Can't wait to hear the story
post #5 of 12
Thread Starter 
Sounds good.
post #6 of 12
Honestly! You must be honest with your child above everything else. Warn your child of all the evils out in this world of ours but don't scare him or her. My daughter is now talking to her 12 year-old just as I spoke to her when she was that age and came to me and started to ask questions. Do it with love and caring and your child will know that you have her best interest at heart.
post #7 of 12
Hi,

I don't post often, because I work full-time & don't have a lot of computer time. From what I read, Annie Q's daughter has been cutting (I hope I read that right). Anyway, I have had trouble with my daughter cutting since she was 14. She is 16. I did have her admitted to a behavioral health center when she was 14, which helped, but she still cuts if anything upsetting happens. I am trying to teach her other ways to express her emotions other than through cutting. I talked to a lady in another group, who says she is a cutter (she's in her 20's) & she says that urge to cut is always with you, so you will always have to watch her closely, especially during times of stress. And you need to be on the lookout for things she can cut herself with. My daughter would break CD's, compact mirrors. She would break open those small pencil sharpeners to get the blade, so I check her room often for small, sharp objects that she could use. My fear is that one day she may cut deeper than she planned & end up killing herself.
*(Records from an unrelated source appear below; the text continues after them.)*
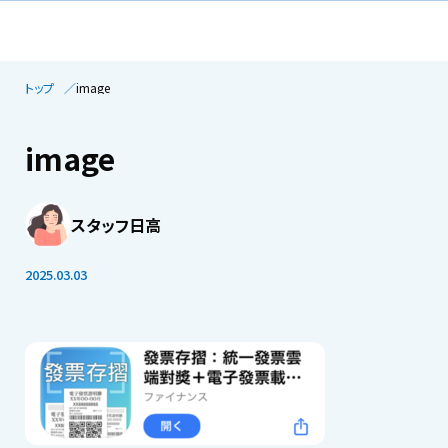
トップ
image
image
スタッフ日高
2025.03.03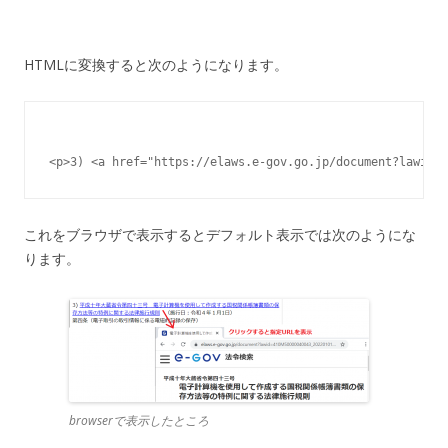
HTMLに変換すると次のようになります。
<p>3) <a href="https://elaws.e-gov.go.jp/document?la
これをブラウザで表示するとデフォルト表示では次のようにな
ります。
browserで表示したところ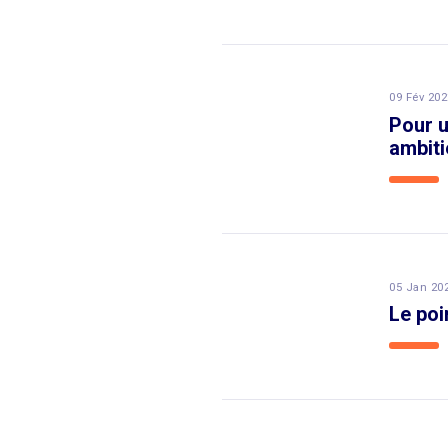
09 Fév 202
Pour u
ambiti
05 Jan 20
Le poi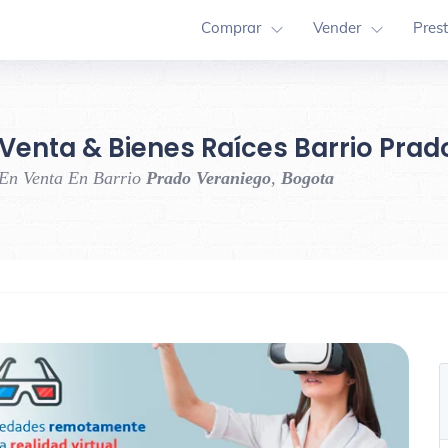
Comprar
Vender
Pres
Venta & Bienes Raíces Barrio Pra
 En Venta En Barrio
Prado Veraniego
,
Bogota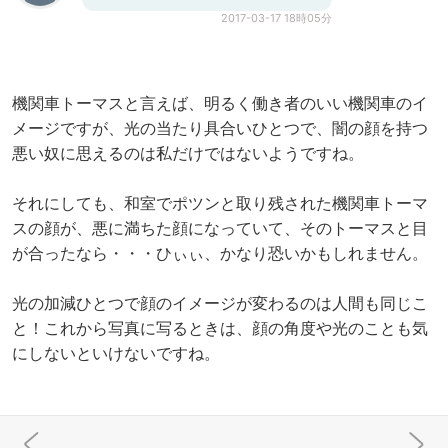
2017-03-17 18時05分
機関車トーマスと言えば、明るく働き者のいい機関車のイ
メージですが、光の当たり具合いひとつで、闇の顔を持つ
悪い奴に思えるのは私だけではないようですね。
それにしても、和室でポツンと取り残された機関車トーマ
スの顔が、悪に満ちた顔になっていて、そのトーマスと目
が合ったなら・・・ひぃぃ、かなり恐いかもしれません。
光の加減ひとつで顔のイメージが変わるのは人間も同じこ
と！これから写真に写るときは、顔の角度や光のことも気
にしないといけないですね。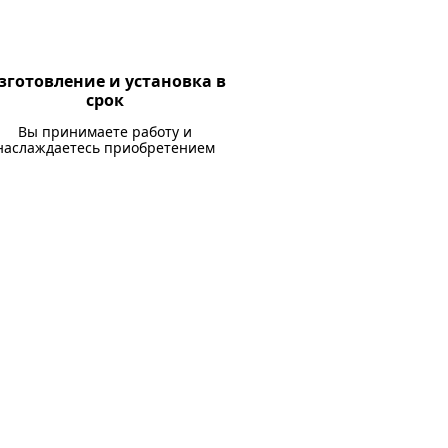
зготовление и установка в
срок
Вы принимаете работу и
наслаждаетесь приобретением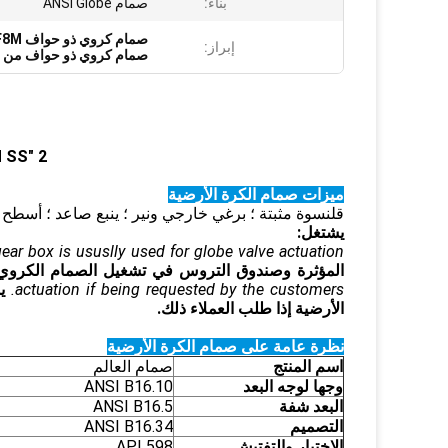
بناء:
صمام ANSI Globe
صمام كروي ذو حواف 150LB CF8M
إبراز:
صمام كروي ذو حواف من الف
2 "150LB CF8M SS صمام ذو حواف
ميزات صمام الكرة الأرضية
قلنسوة مثبتة ؛ برغي خارجي ونير ؛ ينبع صاعد ؛ أسطح
يشتغل:
r box is ususlly used for globe valve actuation.
المؤثرة وصندوق التروس في تشغيل الصمام الكروي.
actuation if being requested by the customers.
ي
الأرضية إذا طلب العملاء ذلك.
نظرة عامة على صمام الكرة الأرضية
اسم المنتج
صمام العالم
وجها لوجه البعد
ANSI B16.10
البعد شفة
ANSI B16.5
التصميم
ANSI B16.34
الاختبار والتفتيش
API 598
Well, you may already know all this, but this is just advice from someone who has been dealing with this for 2 years.

Laura
Mississippi
post #8 of 12
Thread Starter 
ghc great advice and Laura you are right I do have a cutter for a daughter and yes they do find anything to cut with and I to have delt with it for 3years now. The newest thing is Alisha pierced her lip was it for the pain, she says NO but was it? Sometimes I feel she does not always know. If you ever need to talk PM or e-mail me I will listen or suggest things if I can and we can help one another. Thanks for posting.
post #9 of 12
I already talk to Haley about drugs, alcohol, cigarettes, strangers...you name it, we've probably talked about it. I don't do it in a way to scare her, but I want her to be aware of her surroundings. She's eager to learn and asks tons of questions. I figured that starting an open line of communication with her now will help when she is older. I want her to know that she can tell me anything.
post #10 of 12
Thread Starter 
Natalie that is so great that you are doing that already, never to early to start.
post #11 of 12
My dd is almost three, but we have told her how my grandmother was an addict and how addiction runs in our family. She doesn't really understand because she's never see it - thank goodness! But we've let her know that it exists. I can't seperate talking about my grandma from drugs and alchol - they were such a large part of her life. Dh's grandfather was an alcholic. He can't mention his grandpa in the same breathe without alchol, because the man literally drank nothing else.

I think it's important for dd to know even at this age that addiction runs in both sides of her family and there are a lot of different kinds of addiction. - Unfortunately.
post #12 of 12
Thread Starter 
Your off to a running start, headed down the right path in my book.